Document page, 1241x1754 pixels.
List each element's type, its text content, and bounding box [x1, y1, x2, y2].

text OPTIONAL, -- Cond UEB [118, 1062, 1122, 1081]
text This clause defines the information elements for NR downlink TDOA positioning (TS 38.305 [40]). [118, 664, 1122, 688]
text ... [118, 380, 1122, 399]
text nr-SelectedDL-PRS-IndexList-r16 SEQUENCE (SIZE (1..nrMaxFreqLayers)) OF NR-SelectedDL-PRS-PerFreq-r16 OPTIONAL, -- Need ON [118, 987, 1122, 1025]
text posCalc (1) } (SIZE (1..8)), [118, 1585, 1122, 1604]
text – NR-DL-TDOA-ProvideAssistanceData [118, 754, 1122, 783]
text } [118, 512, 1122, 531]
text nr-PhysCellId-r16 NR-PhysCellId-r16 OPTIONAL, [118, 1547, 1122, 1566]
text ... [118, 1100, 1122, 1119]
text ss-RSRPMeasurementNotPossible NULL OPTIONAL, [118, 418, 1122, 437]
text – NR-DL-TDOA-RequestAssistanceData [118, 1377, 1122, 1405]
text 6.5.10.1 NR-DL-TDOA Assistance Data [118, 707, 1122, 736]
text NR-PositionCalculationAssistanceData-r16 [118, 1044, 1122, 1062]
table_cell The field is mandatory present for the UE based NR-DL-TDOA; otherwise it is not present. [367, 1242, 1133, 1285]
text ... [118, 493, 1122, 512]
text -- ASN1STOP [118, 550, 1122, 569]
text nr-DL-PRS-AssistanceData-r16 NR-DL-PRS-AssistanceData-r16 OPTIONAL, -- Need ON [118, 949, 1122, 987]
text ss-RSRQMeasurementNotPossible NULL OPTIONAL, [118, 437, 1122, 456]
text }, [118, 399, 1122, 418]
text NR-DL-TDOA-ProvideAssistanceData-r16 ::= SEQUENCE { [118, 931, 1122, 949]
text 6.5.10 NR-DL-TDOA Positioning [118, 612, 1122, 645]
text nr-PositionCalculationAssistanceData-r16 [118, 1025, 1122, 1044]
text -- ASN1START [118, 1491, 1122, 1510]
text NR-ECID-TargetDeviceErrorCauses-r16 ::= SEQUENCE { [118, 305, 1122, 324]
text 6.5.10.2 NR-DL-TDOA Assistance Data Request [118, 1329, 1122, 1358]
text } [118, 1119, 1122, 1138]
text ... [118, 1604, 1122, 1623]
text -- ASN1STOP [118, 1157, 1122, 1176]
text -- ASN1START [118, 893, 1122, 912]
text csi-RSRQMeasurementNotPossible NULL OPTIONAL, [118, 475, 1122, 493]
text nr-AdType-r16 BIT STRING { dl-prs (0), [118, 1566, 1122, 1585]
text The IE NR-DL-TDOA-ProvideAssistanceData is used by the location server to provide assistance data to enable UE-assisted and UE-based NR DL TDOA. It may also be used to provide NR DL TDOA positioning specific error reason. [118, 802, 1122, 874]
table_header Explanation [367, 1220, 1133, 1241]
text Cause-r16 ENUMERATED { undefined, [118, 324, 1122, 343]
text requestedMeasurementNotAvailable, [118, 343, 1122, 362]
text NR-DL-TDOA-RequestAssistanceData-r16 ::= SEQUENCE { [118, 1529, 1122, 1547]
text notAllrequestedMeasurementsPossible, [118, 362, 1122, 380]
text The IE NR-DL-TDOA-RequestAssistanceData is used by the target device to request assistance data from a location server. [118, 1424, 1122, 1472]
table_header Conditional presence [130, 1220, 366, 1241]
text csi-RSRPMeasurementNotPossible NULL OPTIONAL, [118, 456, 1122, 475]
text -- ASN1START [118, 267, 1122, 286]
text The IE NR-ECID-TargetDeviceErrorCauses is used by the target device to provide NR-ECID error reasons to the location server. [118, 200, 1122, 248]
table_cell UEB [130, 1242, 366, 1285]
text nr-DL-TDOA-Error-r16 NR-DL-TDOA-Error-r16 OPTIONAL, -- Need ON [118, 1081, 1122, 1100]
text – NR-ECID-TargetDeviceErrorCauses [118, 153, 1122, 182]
--- --- ---
Exact copies of every record above are required.

• [WRITTEN REPLY]
Document page, 1241x1754 pixels.
List each element's type, its text content, and bounding box [x1, y1, x2, y2].

text OPTIONAL, -- Cond UEB [118, 1062, 1122, 1081]
text This clause defines the information elements for NR downlink TDOA positioning (TS 38.305 [40]). [118, 664, 1122, 688]
text ... [118, 380, 1122, 399]
text nr-SelectedDL-PRS-IndexList-r16 SEQUENCE (SIZE (1..nrMaxFreqLayers)) OF NR-SelectedDL-PRS-PerFreq-r16 OPTIONAL, -- Need ON [118, 987, 1122, 1025]
text posCalc (1) } (SIZE (1..8)), [118, 1585, 1122, 1604]
text – NR-DL-TDOA-ProvideAssistanceData [118, 754, 1122, 783]
text } [118, 512, 1122, 531]
text nr-PhysCellId-r16 NR-PhysCellId-r16 OPTIONAL, [118, 1547, 1122, 1566]
text ... [118, 1100, 1122, 1119]
text ss-RSRPMeasurementNotPossible NULL OPTIONAL, [118, 418, 1122, 437]
text – NR-DL-TDOA-RequestAssistanceData [118, 1377, 1122, 1405]
text 6.5.10.1 NR-DL-TDOA Assistance Data [118, 707, 1122, 736]
text NR-PositionCalculationAssistanceData-r16 [118, 1044, 1122, 1062]
table_cell The field is mandatory present for the UE based NR-DL-TDOA; otherwise it is not present. [367, 1242, 1133, 1285]
text ... [118, 493, 1122, 512]
text -- ASN1STOP [118, 550, 1122, 569]
text nr-DL-PRS-AssistanceData-r16 NR-DL-PRS-AssistanceData-r16 OPTIONAL, -- Need ON [118, 949, 1122, 987]
text ss-RSRQMeasurementNotPossible NULL OPTIONAL, [118, 437, 1122, 456]
text }, [118, 399, 1122, 418]
text NR-DL-TDOA-ProvideAssistanceData-r16 ::= SEQUENCE { [118, 931, 1122, 949]
text 6.5.10 NR-DL-TDOA Positioning [118, 612, 1122, 645]
text nr-PositionCalculationAssistanceData-r16 [118, 1025, 1122, 1044]
text -- ASN1START [118, 1491, 1122, 1510]
text NR-ECID-TargetDeviceErrorCauses-r16 ::= SEQUENCE { [118, 305, 1122, 324]
text 6.5.10.2 NR-DL-TDOA Assistance Data Request [118, 1329, 1122, 1358]
text } [118, 1119, 1122, 1138]
text ... [118, 1604, 1122, 1623]
text -- ASN1STOP [118, 1157, 1122, 1176]
text -- ASN1START [118, 893, 1122, 912]
text csi-RSRQMeasurementNotPossible NULL OPTIONAL, [118, 475, 1122, 493]
text nr-AdType-r16 BIT STRING { dl-prs (0), [118, 1566, 1122, 1585]
text The IE NR-DL-TDOA-ProvideAssistanceData is used by the location server to provide assistance data to enable UE-assisted and UE-based NR DL TDOA. It may also be used to provide NR DL TDOA positioning specific error reason. [118, 802, 1122, 874]
table_header Explanation [367, 1220, 1133, 1241]
text Cause-r16 ENUMERATED { undefined, [118, 324, 1122, 343]
text requestedMeasurementNotAvailable, [118, 343, 1122, 362]
text NR-DL-TDOA-RequestAssistanceData-r16 ::= SEQUENCE { [118, 1529, 1122, 1547]
text notAllrequestedMeasurementsPossible, [118, 362, 1122, 380]
text The IE NR-DL-TDOA-RequestAssistanceData is used by the target device to request assistance data from a location server. [118, 1424, 1122, 1472]
table_header Conditional presence [130, 1220, 366, 1241]
text csi-RSRPMeasurementNotPossible NULL OPTIONAL, [118, 456, 1122, 475]
text -- ASN1START [118, 267, 1122, 286]
text The IE NR-ECID-TargetDeviceErrorCauses is used by the target device to provide NR-ECID error reasons to the location server. [118, 200, 1122, 248]
table_cell UEB [130, 1242, 366, 1285]
text nr-DL-TDOA-Error-r16 NR-DL-TDOA-Error-r16 OPTIONAL, -- Need ON [118, 1081, 1122, 1100]
text – NR-ECID-TargetDeviceErrorCauses [118, 153, 1122, 182]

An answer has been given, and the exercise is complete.